The reason this just won’t work is because there is no limiting factor to keep the quantity under control. Before you can establish this limiting factor, you must first establish what a reasonable quantity of stuff is. That is why it is so important to complete the process of sort-and-purge FIRST.
The approach to effective organizing is to take all the LESS important stuff out of the way, so that you can easily get to the MOST important stuff. When we clear a shelf off, the client sees the open shelf as an opportunity. It is, but the real opportunity is all the excess stuff on the other shelves and throughout the room.
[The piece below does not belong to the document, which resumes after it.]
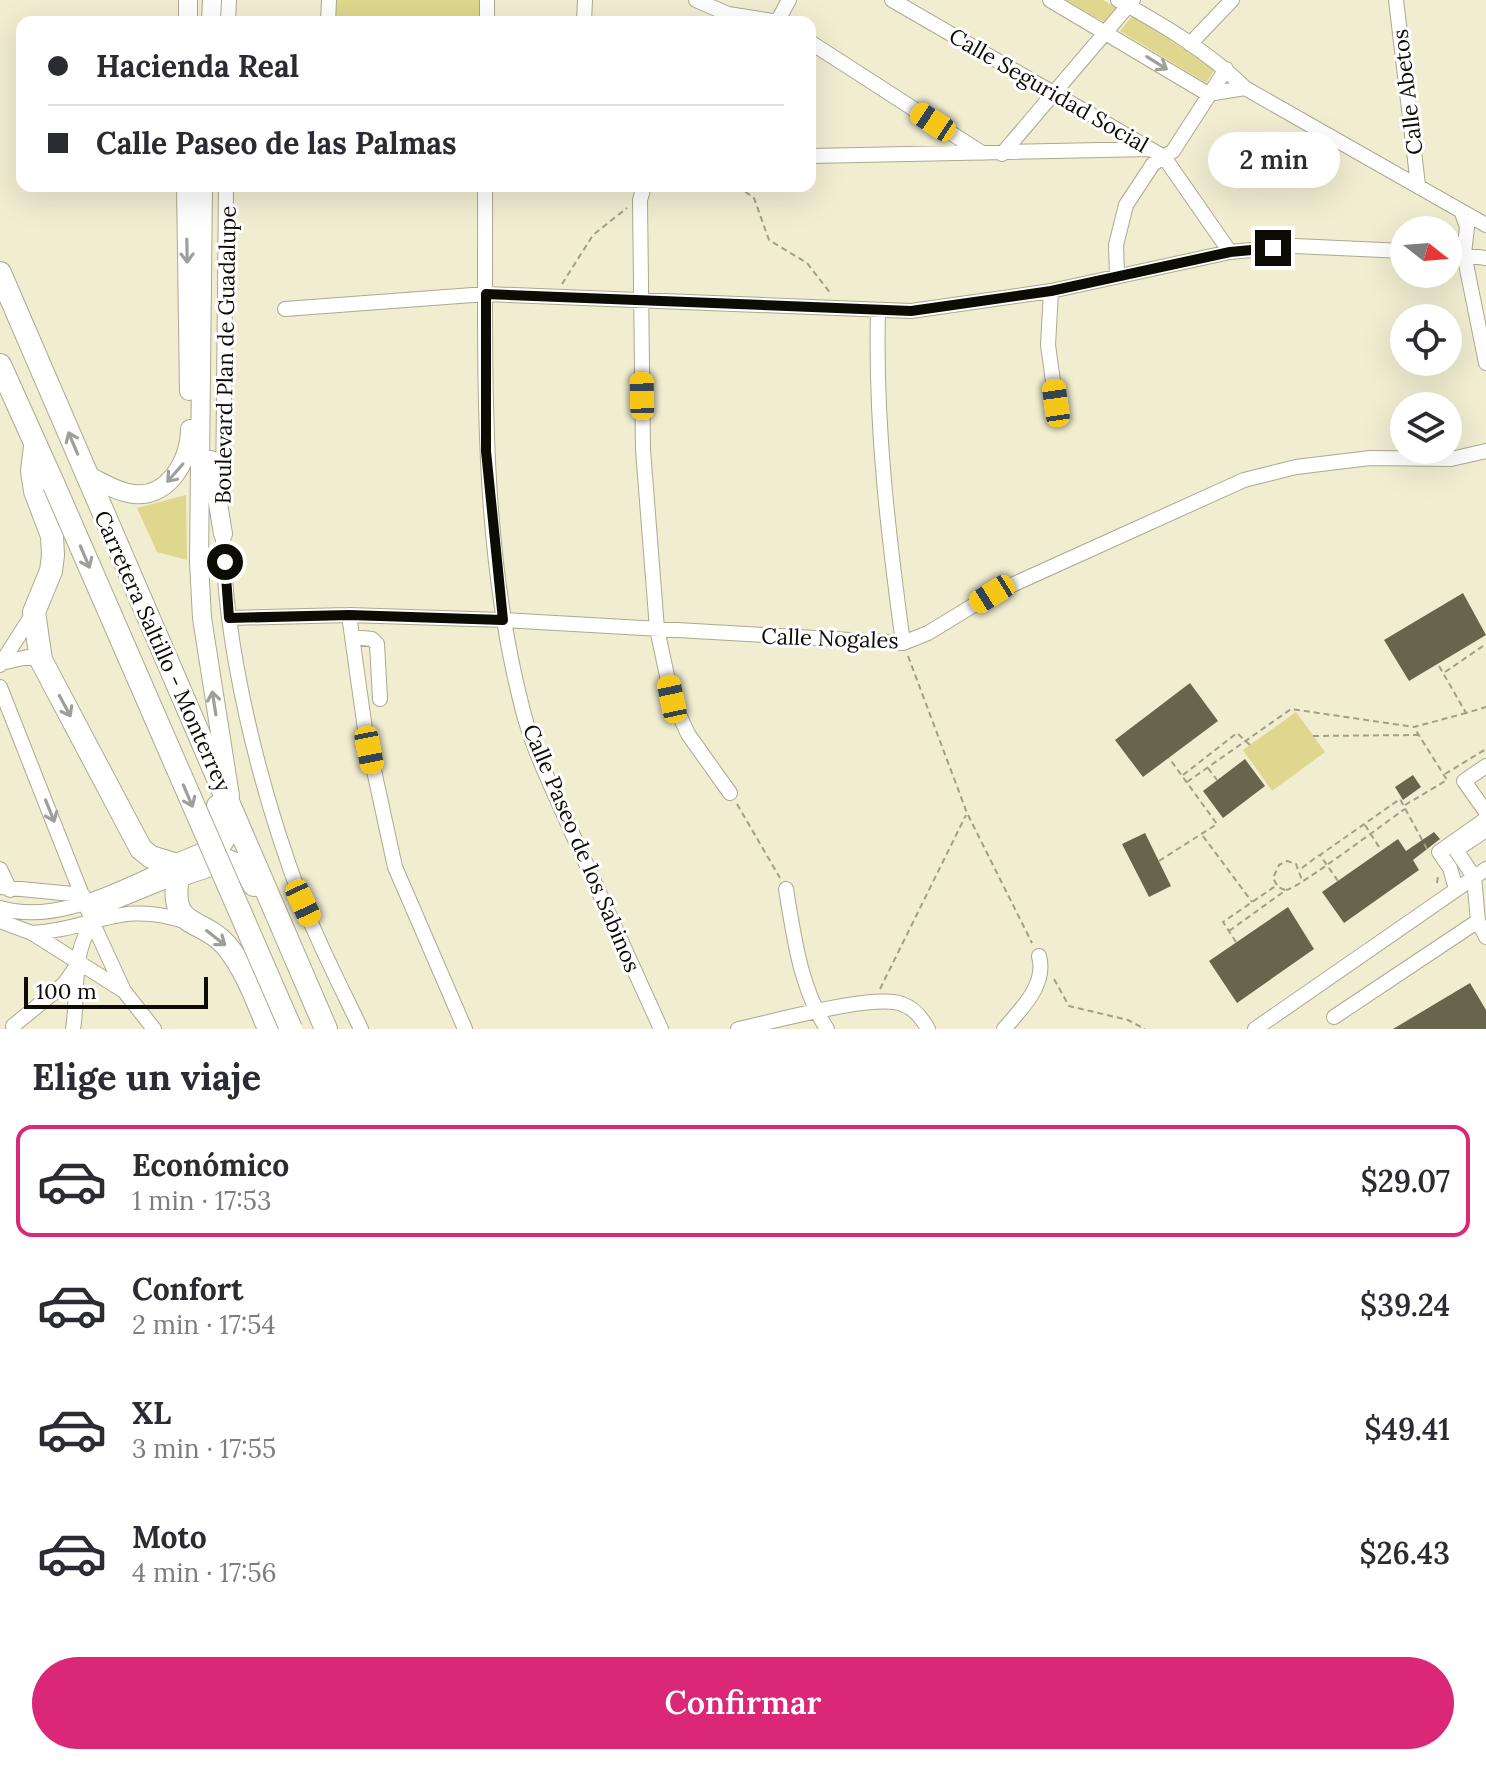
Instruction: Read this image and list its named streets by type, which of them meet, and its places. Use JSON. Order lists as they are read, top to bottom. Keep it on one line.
{"streets":{"highway":["Carretera Saltillo - Monterrey"],"main road":["Boulevard Plan de Guadalupe"],"street":["Calle Seguridad Social","Calle Abetos","Calle Nogales","Calle Paseo de los Sabinos"]},"crossings":[["Boulevard Plan de Guadalupe","Calle Nogales"],["Boulevard Plan de Guadalupe","Carretera Saltillo - Monterrey"],["Calle Nogales","Calle Paseo de los Sabinos"]],"scale_bar":"100 m","north":"right","page":{"banner":["Hacienda Real","Calle Paseo de las Palmas"],"bubble":"2 min","scale":"100 m","heading":"Elige un viaje","list":[{"name":"Económico","note":"1 min · 17:53","value":"$29.07"},{"name":"Confort","note":"2 min · 17:54","value":"$39.24"},{"name":"XL","note":"3 min · 17:55","value":"$49.41"},{"name":"Moto","note":"4 min · 17:56","value":"$26.43"}],"buttons":"Confirmar"}}
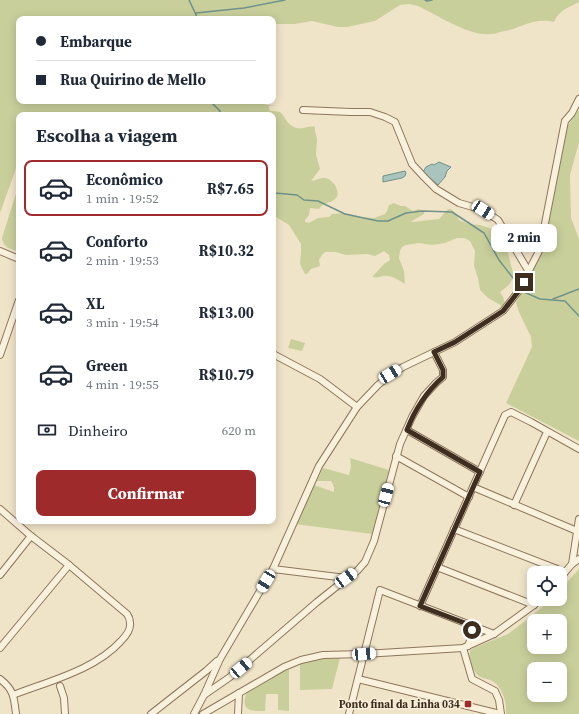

When you clear all the excess stuff from your room and divide the keepers into simple categories, you give yourself a huge advantage. You are starting with a clean slate and seeing what’s important for this space in a whole new light.
In this new light, maybe you realize you can comfortably fit all your office supplies in a 5 drawer organizer on wheels. Maybe you don’t need that bookcase at all. Maybe the space it takes up would be better occupied by a small side table for processing all those papers that you had piled up on your floor.
It’s very difficult to see all these possibilities if you don’t first reexamine ALL your stuff and see what you really need and how much. Let your needs dictate your systems. Don’t rush to recreate systems in a structure that may be a bad fit for your needs. Otherwise you will have no limitations to prevent the excess from returning.